Burt figures that over nearly 20 years, he’s developed 6 million SF of these types of historic apartmentproperties. He developed conventional projects exclusively until 2004 when he took on his first historic redevelopment: the Monaghan Mill in Greenville, South Carolina.
Two years later, he relaunched the former textile mill as The Lofts of Greenville, a 190-unit apartment complex with a theater, pool, fitness center, fenced dog park, community garden, fire pits and more.
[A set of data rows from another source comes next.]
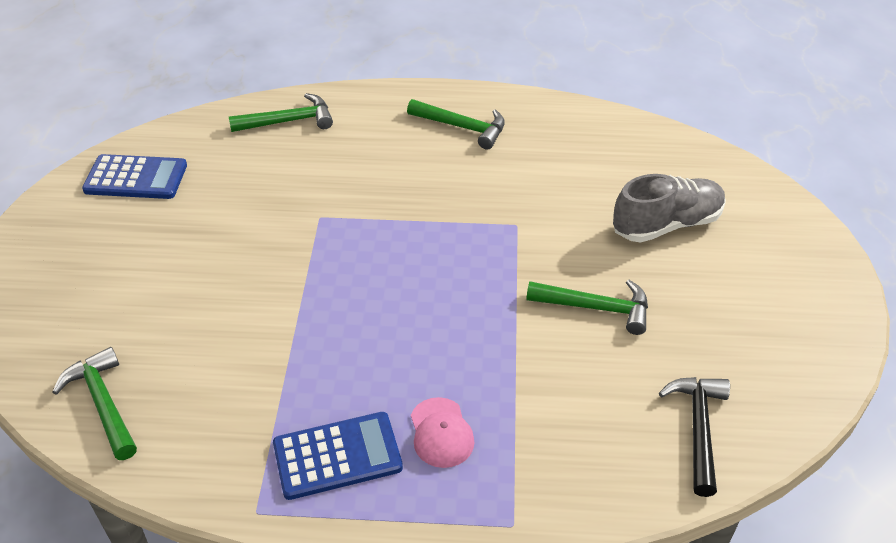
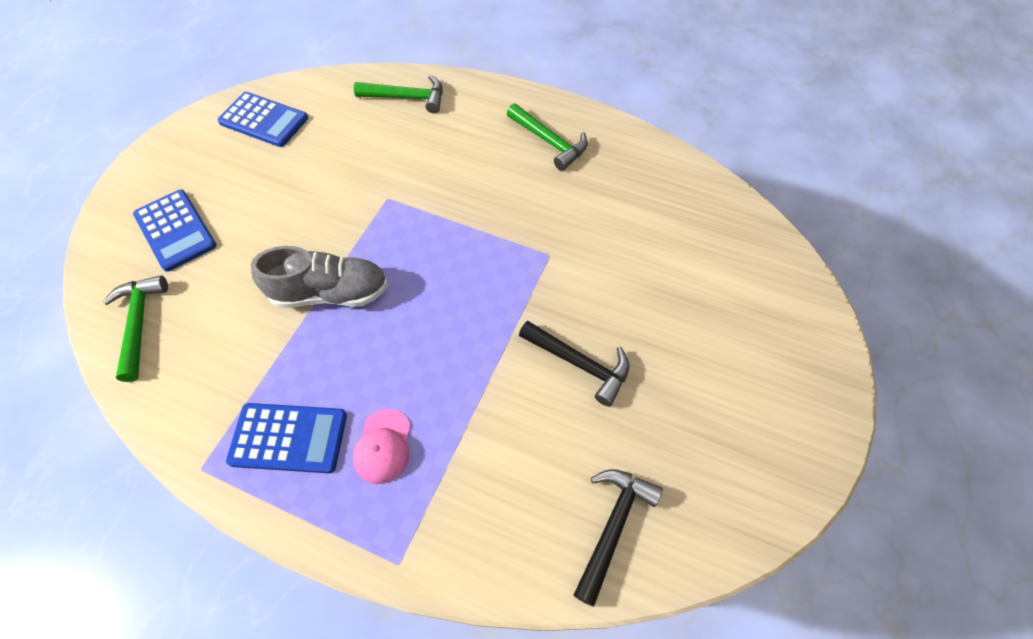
camera: 20 degrees right, 15 degrees up
(93, 306) = (175, 230): none -> blue calculator
(595, 308) = (579, 364): green hammer -> black hammer
(667, 224) = (688, 296): grey shoe -> grey shoe (330, 293)

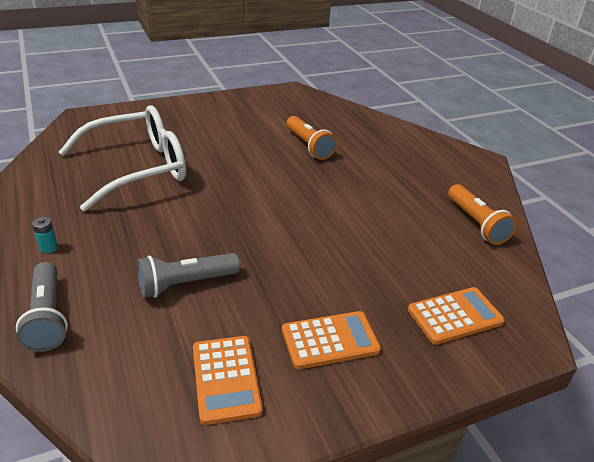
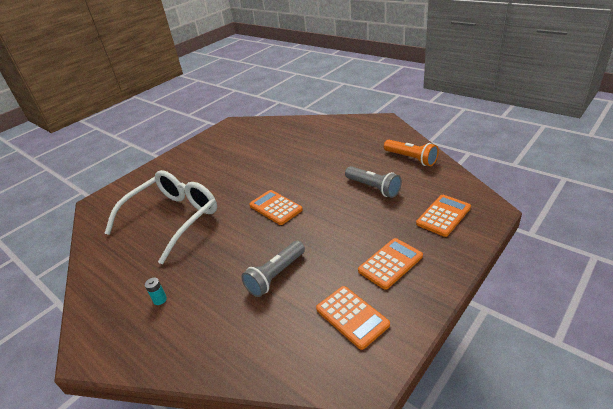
camera: 20 degrees left, 0 degrees up
(47, 317) = (203, 343): grey flashlight -> grey flashlight (373, 188)
(255, 207) = (275, 207): none -> orange calculator
(308, 146) = (275, 155): orange flashlight -> none

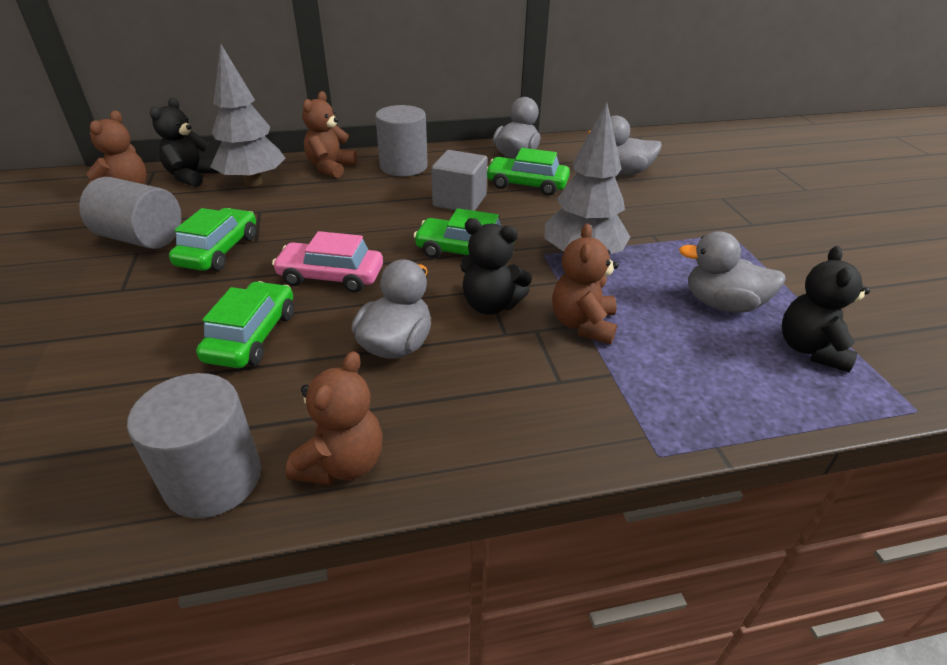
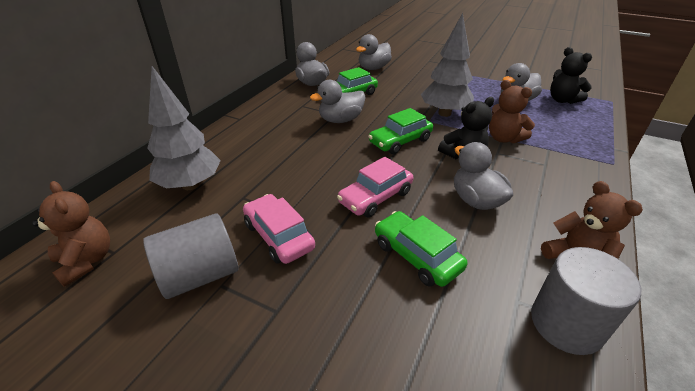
camera: 50 degrees left, 0 degrees up
(191, 177) = (126, 213): black teddy bear -> none
(219, 250) = (278, 236): green car -> pink car
(330, 168) = (224, 145): brown teddy bear -> none
(403, 166) = (267, 119): grey cylinder -> none
(459, 201) = (340, 120): grey cube -> grey duck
These days, his current list of works in progress includes a 350,000-SF textile mill that will house 210 apartments in Griffin, Georgia, where he hopes to break ground in February.
A 46-unit expansion of The Row, a cotton warehouse redevelopment in Augusta, Georgia, encompassed 140 units in its first phase. Another Augusta redevelopment in the wings is the 17-story Lamar Building, with 70 apartments.
The key to funding these projects: historic tax credits. Burt estimates that more than $10 million in combined federal and state tax credits will come into play for the old VA redevelopment in Little Rock.
“Without tax credits, this project would’ve never happened,” he said. “We’ve never done a hospital before, but we’ve done this type of project time and time again.”
City officials have committed to doing streetscape and lighting work to accentuate a new entrance to the gated property from East 25th Street. This one-block stretch from Scott Street is home to an even older member of the National Historic Register than the former VA hospital.
The Lightfoot Cabin at 200 E. 25th St., a one-and-a-half-story en-closed dogtrot house, was built in 1857 in rural Phillips County. Dr. Hampton Roy moved the residence to Little Rock in the 1970s.
Burt appreciates the historic symmetry of a restored 19th century home and his redeveloped 20th century hospital/residential tower as neighbors.
According to the Veterans Affairs history of his property, construction of the 514-bed hospital began on March 1, 1948. Cost: $11 million. The formal dedication of the project was held on Nov. 26, 1950.
At the time, the 415,600-SF hospital was touted as the largest single structure in Arkansas. The facility employed a staff of 600, including 35 doctors and 100 nurses, with an annual payroll of $2 million.
It was replaced by the John L. McClellan Memorial Veterans Hospital, which opened at 4300 W. Seventh St. in 1984.
The revamped and repurposed original hospital will reopen in 2024.
“We are excited to be getting open this summer,” Burt said.